Тилль нетерпеливо дергает головой.
— Ну, Неле!
Только протянуть руку.
Цусмарсхаузен
«Он и не подозревал, — писал толстый граф в первые годы восемнадцатого века в мемуарах, будучи уже стариком, измученным подагрой, сифилисом, а также отравлением ртутью, которой он от сифилиса лечился, — он и не подозревал, что его ожидает, когда его величество в последний год войны послал его на поиски знаменитого шутника».
Тогда Мартину фон Волькенштайну еще не исполнилось и двадцати пяти, но был он уже грузен. Род свой он вел от миннезингера Освальда, вырос в Вене при дворе, отец его был обер-камергером при императоре Маттиасе, а дед вторым хранителем ключей при безумном Рудольфе. Всем, кто знал толстого графа, был он мил — никакой обиде было не под силу омрачить его светлый нрав, смутить его дружелюбие и веру в добро. Сам император не раз выказывал свою к нему благосклонность; новый знак благосклонности увидел он и в том, что граф Трауттмансдорф, президент Тайного Совета, вызвал его к себе и сообщил, что до слуха императора дошло, будто бы самый прославленный шутник империи нашел приют в полуразрушенном монастыре Андекс. Столь многое пришло на их веку в упадок, столь многое разрушено, столь много бесценного погибло, но чтобы зря пропадал такой уникум, как Тилль Уленшпигель, будь он протестант или католик — а кто он есть, кажется, никому не известно, — об этом не может быть и речи.

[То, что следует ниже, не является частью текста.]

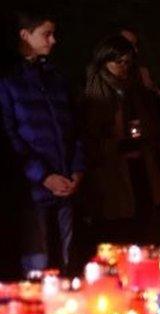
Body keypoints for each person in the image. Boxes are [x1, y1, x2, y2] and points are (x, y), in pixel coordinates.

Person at [0, 10, 84, 274]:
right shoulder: (8, 81)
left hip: (66, 185)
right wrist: (44, 175)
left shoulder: (56, 78)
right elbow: (9, 136)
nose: (53, 40)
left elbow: (74, 127)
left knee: (69, 259)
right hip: (31, 191)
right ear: (25, 35)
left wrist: (76, 169)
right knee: (37, 261)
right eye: (46, 34)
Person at [81, 35, 160, 246]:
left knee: (146, 227)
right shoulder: (96, 94)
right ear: (104, 62)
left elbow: (153, 124)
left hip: (141, 167)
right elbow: (90, 136)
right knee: (121, 232)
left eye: (127, 62)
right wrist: (116, 143)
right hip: (113, 174)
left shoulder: (134, 89)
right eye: (117, 62)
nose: (123, 67)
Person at [118, 25, 160, 96]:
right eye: (129, 44)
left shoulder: (142, 74)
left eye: (134, 45)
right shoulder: (99, 79)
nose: (135, 50)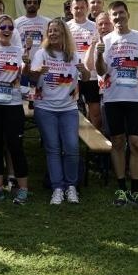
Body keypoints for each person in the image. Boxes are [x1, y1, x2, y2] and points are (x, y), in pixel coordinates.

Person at [96, 0, 138, 211]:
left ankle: (136, 189)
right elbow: (101, 70)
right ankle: (121, 187)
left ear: (127, 14)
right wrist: (97, 53)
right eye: (114, 15)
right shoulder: (106, 40)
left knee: (137, 143)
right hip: (112, 98)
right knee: (117, 142)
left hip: (135, 99)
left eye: (121, 13)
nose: (118, 18)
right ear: (110, 18)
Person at [32, 18, 89, 204]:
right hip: (45, 107)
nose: (53, 34)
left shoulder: (73, 55)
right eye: (51, 31)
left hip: (68, 108)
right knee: (53, 148)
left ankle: (71, 186)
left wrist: (85, 71)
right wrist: (38, 71)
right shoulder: (41, 54)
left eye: (57, 30)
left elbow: (86, 77)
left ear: (64, 33)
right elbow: (32, 79)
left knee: (72, 147)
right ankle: (57, 187)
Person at [0, 14, 31, 204]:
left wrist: (25, 65)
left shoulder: (19, 51)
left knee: (16, 146)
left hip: (13, 104)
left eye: (10, 27)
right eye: (2, 28)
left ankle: (23, 188)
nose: (7, 31)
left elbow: (24, 77)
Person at [67, 0, 101, 131]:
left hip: (91, 75)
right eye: (76, 8)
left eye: (82, 7)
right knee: (70, 110)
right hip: (70, 75)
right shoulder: (65, 27)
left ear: (87, 8)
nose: (79, 10)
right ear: (71, 9)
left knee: (95, 112)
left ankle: (96, 146)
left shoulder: (95, 27)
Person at [15, 0, 51, 69]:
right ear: (24, 5)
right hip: (22, 63)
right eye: (29, 2)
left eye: (35, 2)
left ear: (39, 6)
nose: (32, 4)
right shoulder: (16, 23)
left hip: (42, 63)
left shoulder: (47, 22)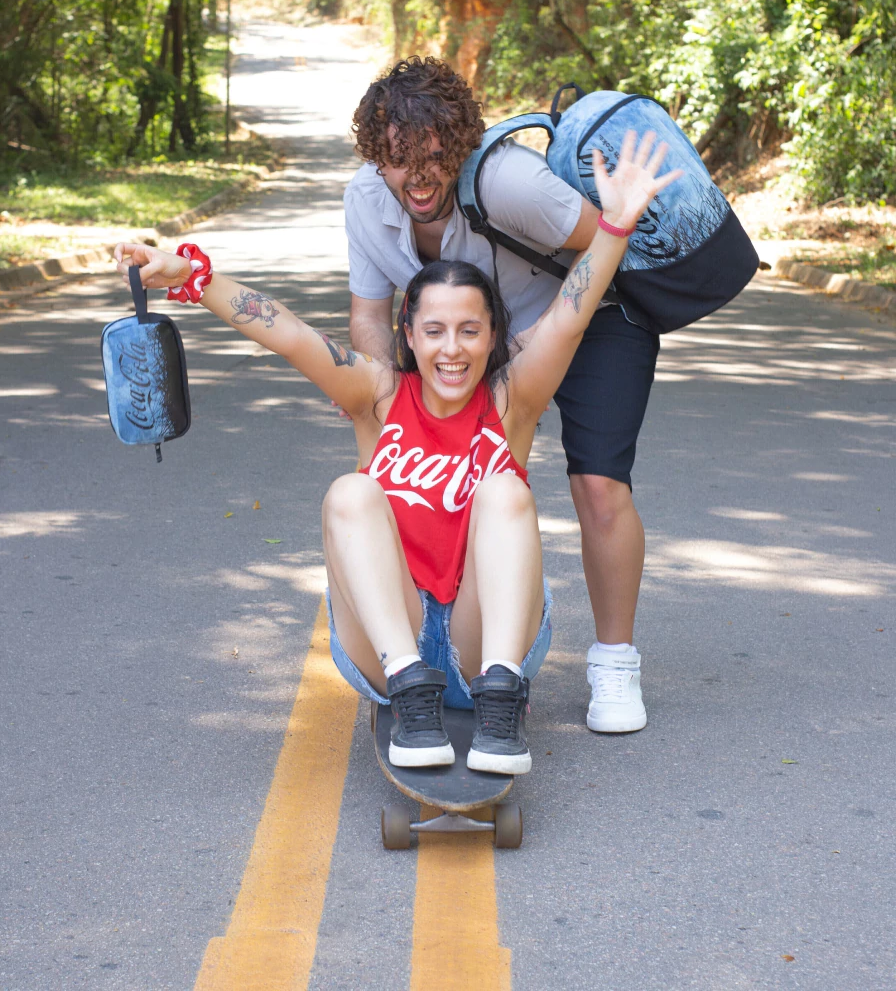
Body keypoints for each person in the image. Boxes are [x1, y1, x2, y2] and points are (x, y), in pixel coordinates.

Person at [114, 131, 678, 774]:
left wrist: (614, 226)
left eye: (470, 330)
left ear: (493, 336)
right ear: (407, 334)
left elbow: (571, 317)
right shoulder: (376, 394)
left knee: (506, 490)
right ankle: (412, 693)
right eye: (433, 330)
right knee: (350, 493)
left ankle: (501, 701)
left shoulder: (512, 398)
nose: (451, 349)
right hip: (391, 642)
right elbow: (287, 332)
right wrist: (193, 276)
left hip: (484, 639)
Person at [347, 56, 663, 734]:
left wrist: (529, 348)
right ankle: (427, 634)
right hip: (477, 341)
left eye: (433, 157)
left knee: (598, 485)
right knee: (452, 485)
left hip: (590, 315)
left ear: (459, 147)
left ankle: (614, 664)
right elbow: (370, 314)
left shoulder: (509, 182)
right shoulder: (366, 200)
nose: (417, 176)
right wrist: (388, 407)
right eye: (398, 160)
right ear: (377, 157)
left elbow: (603, 244)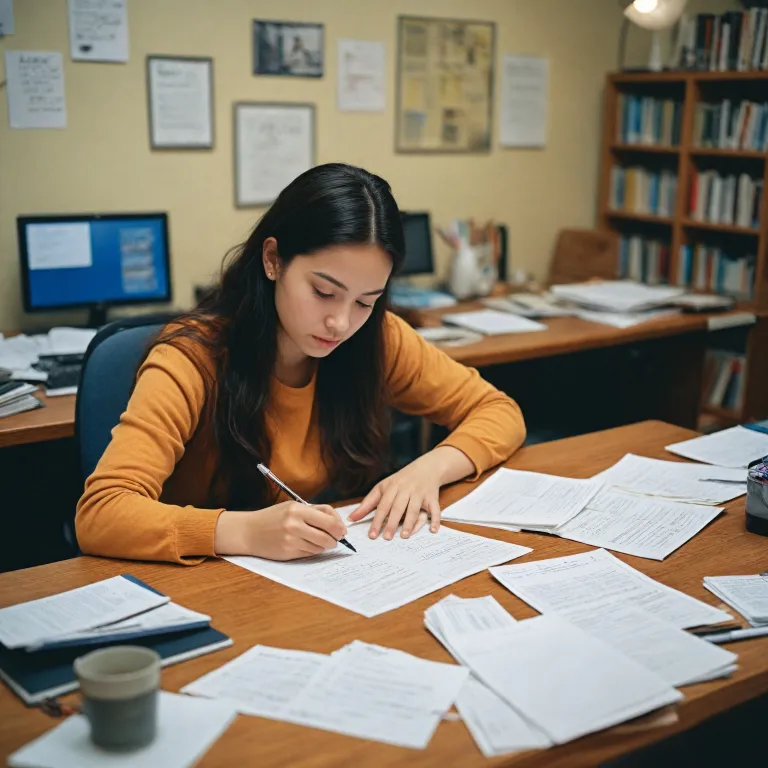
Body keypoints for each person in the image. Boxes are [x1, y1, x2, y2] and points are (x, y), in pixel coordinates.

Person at [75, 163, 526, 565]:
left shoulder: (377, 338)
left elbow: (499, 411)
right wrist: (244, 530)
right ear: (273, 260)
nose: (341, 322)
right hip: (205, 584)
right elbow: (102, 513)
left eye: (365, 301)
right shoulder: (191, 359)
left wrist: (427, 469)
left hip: (315, 580)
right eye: (324, 292)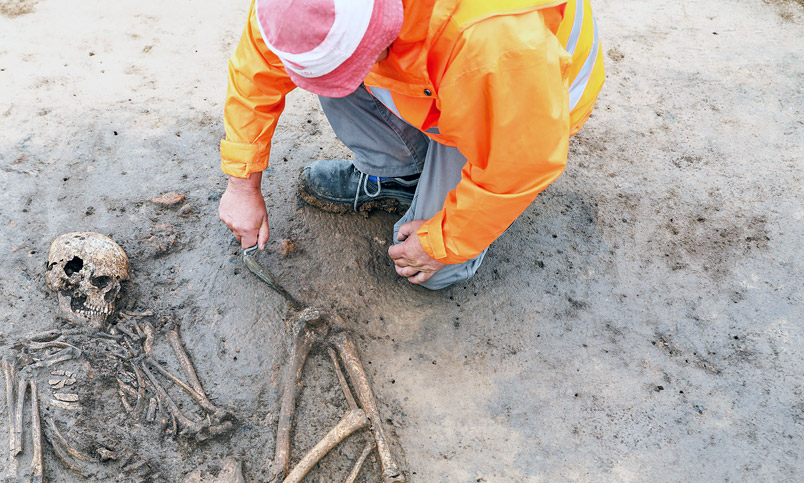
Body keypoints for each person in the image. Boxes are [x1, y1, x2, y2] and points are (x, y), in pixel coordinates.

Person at [217, 0, 604, 289]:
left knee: (435, 271)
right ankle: (402, 173)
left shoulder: (491, 43)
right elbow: (259, 68)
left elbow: (520, 161)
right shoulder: (298, 7)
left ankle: (444, 188)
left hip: (514, 107)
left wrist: (442, 242)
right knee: (324, 69)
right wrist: (242, 183)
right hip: (448, 74)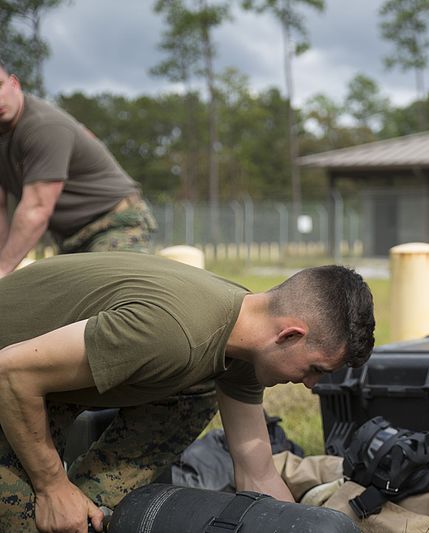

— Поздравляю, молодой человек, — сказал Трауттмансдорф. — Используйте эту оказию, кто знает, какие блага могут из нее проистечь.
Затем, как поведал толстый граф пятьдесят с лишним лет спустя, ему была протянута, согласно тогдашнему церемониалу, рука в перчатке для поцелуя; и, действительно, так все и было, ничего он здесь не присочинил, хотя присочинить любил, особенно если в памяти зияла брешь, а было этих брешей много, ведь все, что он описывал в мемуарах, происходило целую жизнь тому назад.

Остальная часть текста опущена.